Covax, consegne in ritardo
Entro la fine del 2021 l’iniziativa Covax prevede di distribuire in totale circa un miliardo e mezzo di dosi di vaccini anti-Covid nei Paesi in via di sviluppo, dove l’accesso a questi farmaci è minimo. Un’iniziativa che però al momento, come riporta Gavi, partner dell’Oms nel piano Covax, rimane ferma a circa 300 milioni e mezzo di dosi distribuite tra oltre 140 Paesi diversi. Secondo un rapporto dell’Oms, nei primi 9 mesi del 2021 solo il 12% delle dosi di vaccino promesse sono state effettivamente ricevute dai Paesi africani. Se alle affermazioni dei capi di Stato e di governo fossero seguiti i fatti, adesso il numero di abitanti vaccinati del continente africano sarebbe nettamente maggiore.
Uno dei grandi freni del programma Covax è stato lo stop alle esportazioni dei vaccini imposto dall’India a fine marzo per cercare di far fronte a una pesantissima seconda ondata, accelerando la campagna vaccinale nazionale. Le dosi avrebbero dovuto essere distribuite dalla piattaforma Covax dell’Oms, che a sua volta doveva rifornirsi dal Serum Institute of India, la più grande fabbrica mondiale di farmacie vaccini.
Nei mesi di giugno e luglio in Africa sono arrivate pochissime dosi e le spedizioni sono riprese con regolarità a partire da settembre. Tuttavia, il problema non sta nella quantità di dosi, ma nella gestione di un’attività complessa come una campagna di vaccinazione. Lo Stato deve avere un sistema sanitario sufficientemente funzionante, che sia in grado di registrare i pazienti e organizzare gli appuntamenti per la somministrazione. Bisogna poi essere capaci di gestire la catena del freddo, senza la quale i vaccini non riescono ad essere conservati. Il fatto che molti Paesi consegnino dosi in eccesso in via di scadenza sicuramente non aiuta.
Un altro fattore centrale è la capacità di avviare una campagna di comunicazione efficace, rivolta alla popolazione. Senza contare che un’azione mediatica efficace fa fatica a superare una resistenza culturale di diffidenza verso i vaccini. A fine giugno tre Paesi – Tanzania, Burundi ed Eritrea – avevano rifiutato di ricevere da Gavi i vaccini.
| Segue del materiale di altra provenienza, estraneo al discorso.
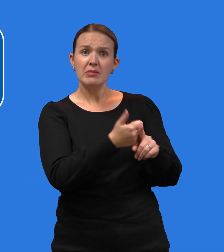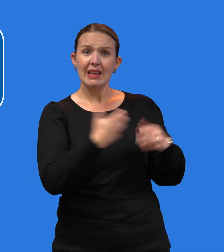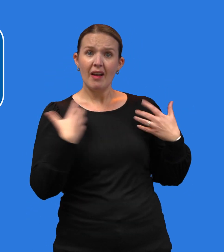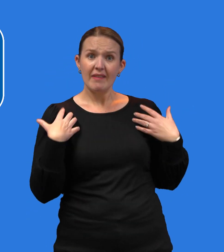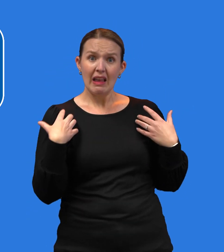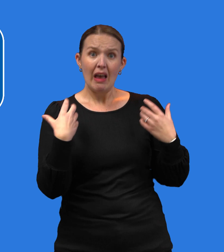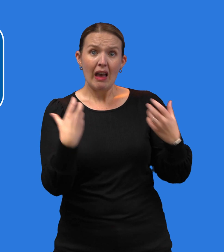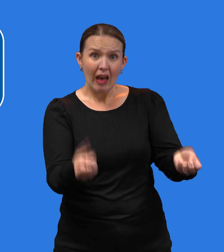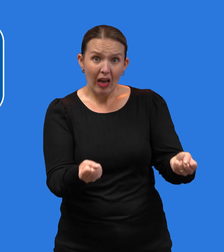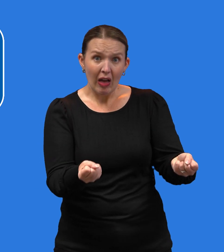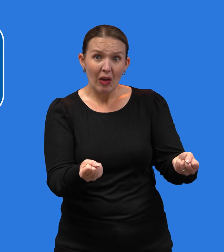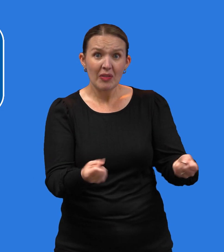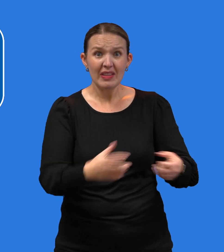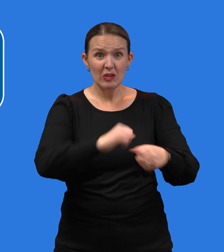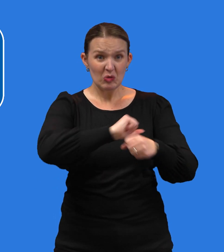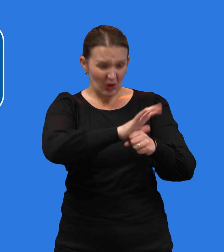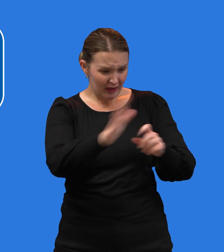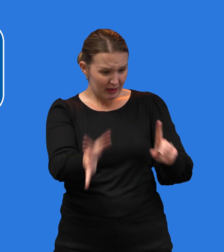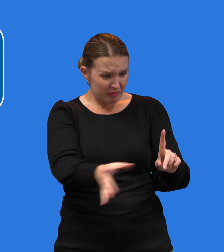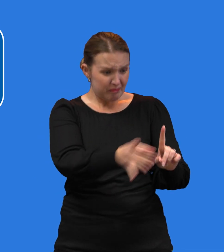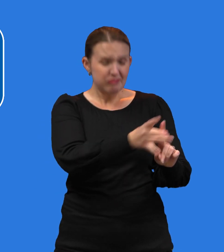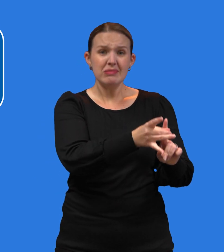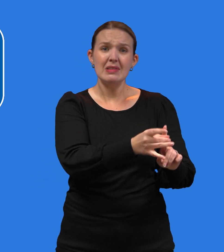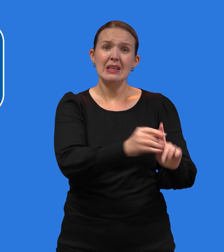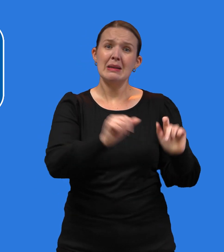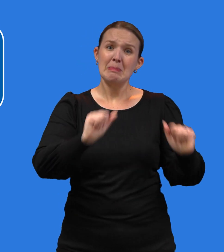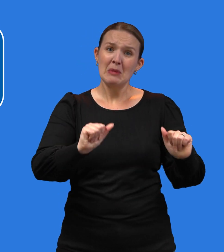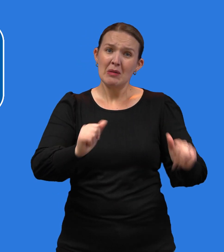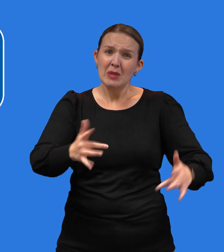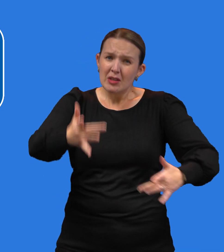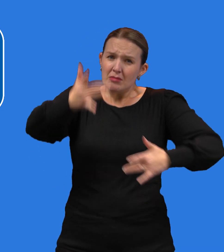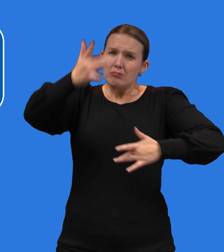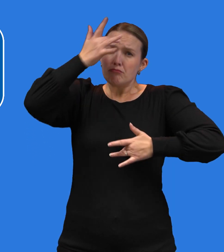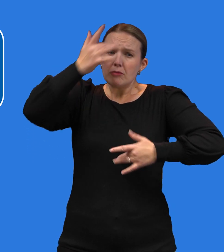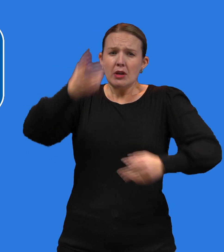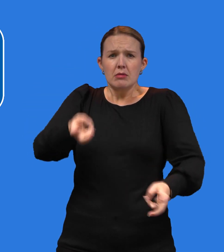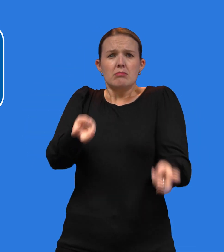Even healthy children can get really sick from COVID-19.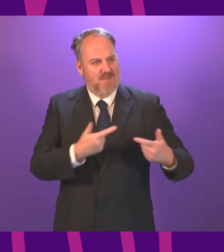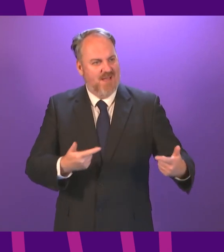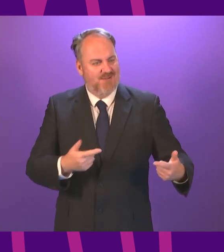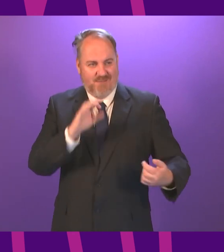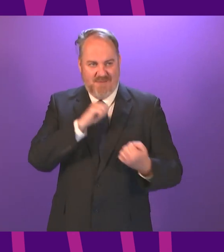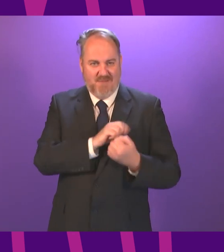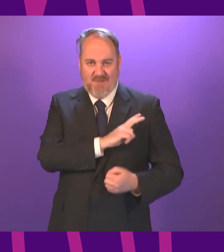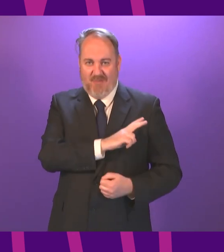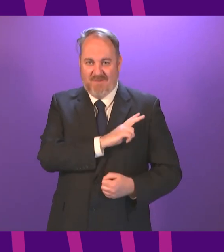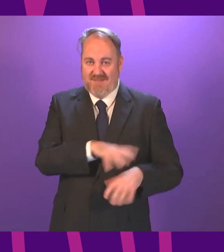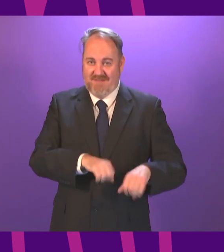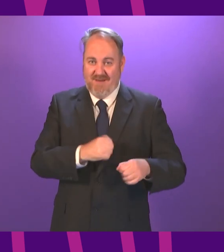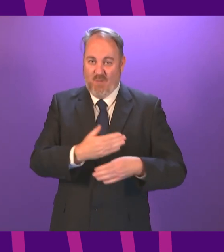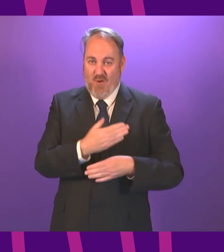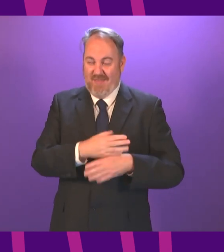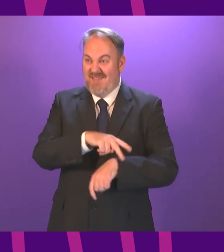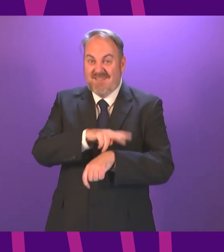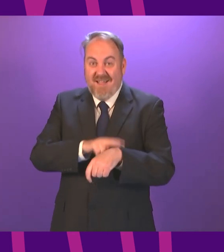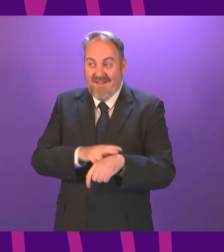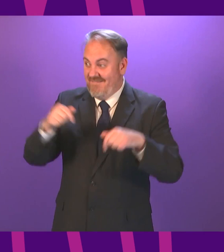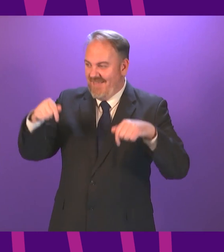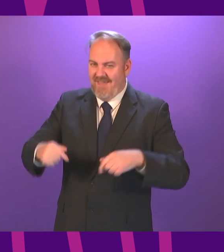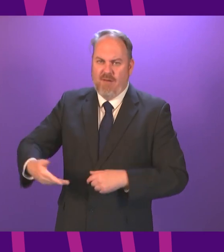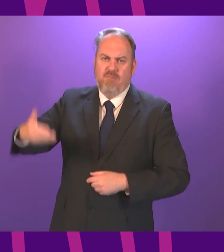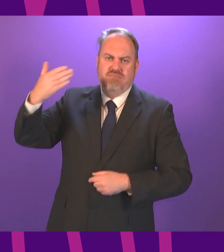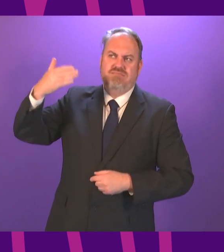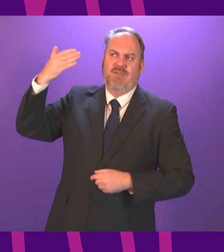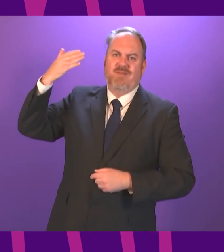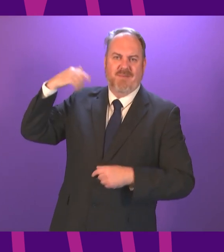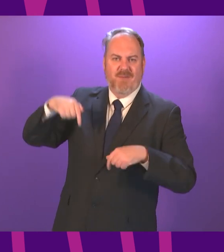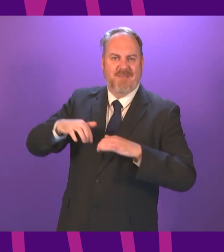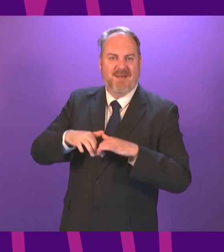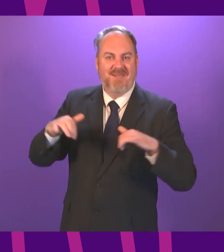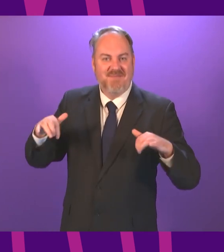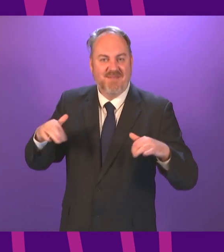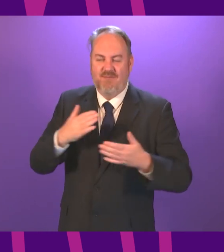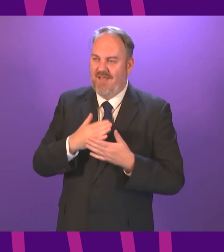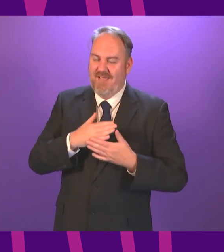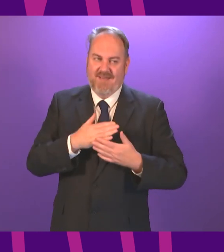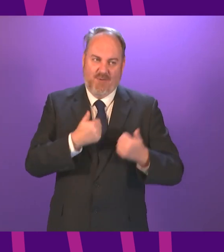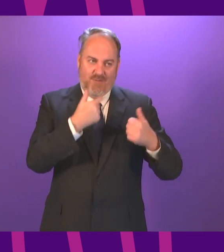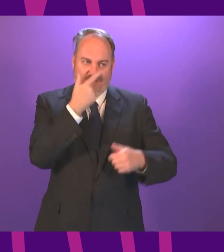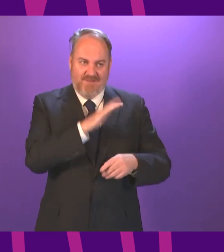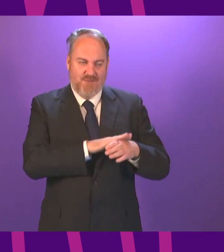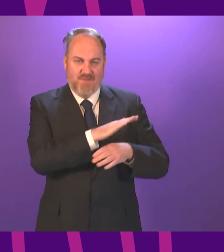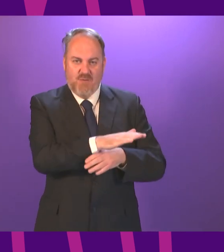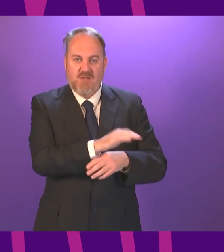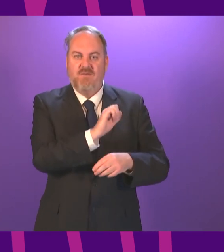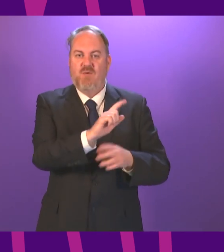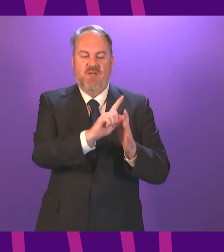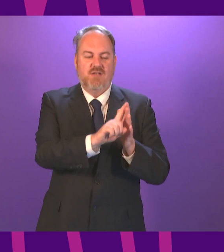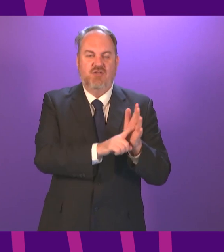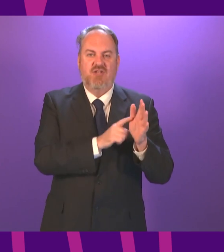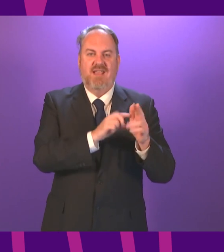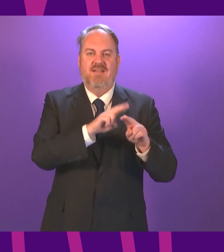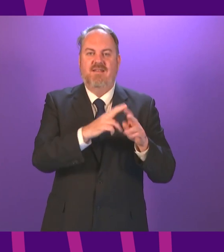as staffers many moons ago. and I wish him well in following the fantastic contribution from Jean Freeman who I also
Tutti questi elementi difficilmente coesistono in Paesi poco sviluppati. Nonostante le promesse di cooperazione per aiutare i Paesi del Terzo
mondo, i programmi per la terza dose di vaccino in diverse nazioni dimostrano che vale la regola per cui gli Stati donano solo le dosi di vaccino che avanzano.
Secondo l’Oms, che ha più volte chiesto il posticipo delle dosi di rinforzo al 2021, parlare di terze dosi nei Paesi con una buona copertura vaccinale è prematuro. Il direttore dell’Oms Tedros Ghebreyesus ha chiesto di non esacerbare le disuguaglianze e di attendere, per la terza dose, fino a quando ogni Paese avrà vaccinato almeno il 40% della popolazione. Ma il suo appello è risultato inutile: a metà settembre Israele aveva già somministrato 3 milioni di terze dosi, su 6,5 milioni di vaccinabili, e già ventila una quarta dose. In Italia il 20 settembre è iniziato il terzo turno, allora limitato alle persone fragili e ormai consentito a una platea più ampia.
Finché tre produttori hanno il monopolio dei brevetti, sono loro a decidere a chi vendere e a quale prezzo. I Paesi ricchi possono permettersi di pagare di più fino a 24 volte il prezzo di costo di produzione di una fiala e quindi i vaccini finiscono solo a loro. Ma questa corsa ad accaparrarsi le dosi genera un rischio ben più ampio rispetto a quello di non vaccinare abbastanza. «La sconcertante disuguaglianza e il grave ritardo nelle spedizioni dei vaccini minacciano di trasformare aree dell’Africa in terreni fertili per varianti resistenti al vaccino, con la conseguente possibilità di mutazione del virus. Questo potrebbe riportare il mondo alla casella di partenza», ha detto Matshidiso Moeti, direttrice dell’Oms per l’Africa.
Moeti ha poi ricordato che anche se tutte le spedizioni dei vaccini pianificate da Covax dovessero arrivare nel continente entro la fine dell’anno, l’Africa sarebbe comunque indietro di 500 milioni di dosi rispetto all’obiettivo iniziale dei leader di vaccinare il 60% della popolazione entro la fine dell’anno. «Finché i Paesi ricchi escluderanno Covax e l’Unione africana dal mercato, l’Africa non raggiungerà i suoi obiettivi di vaccinazione», ha concluso.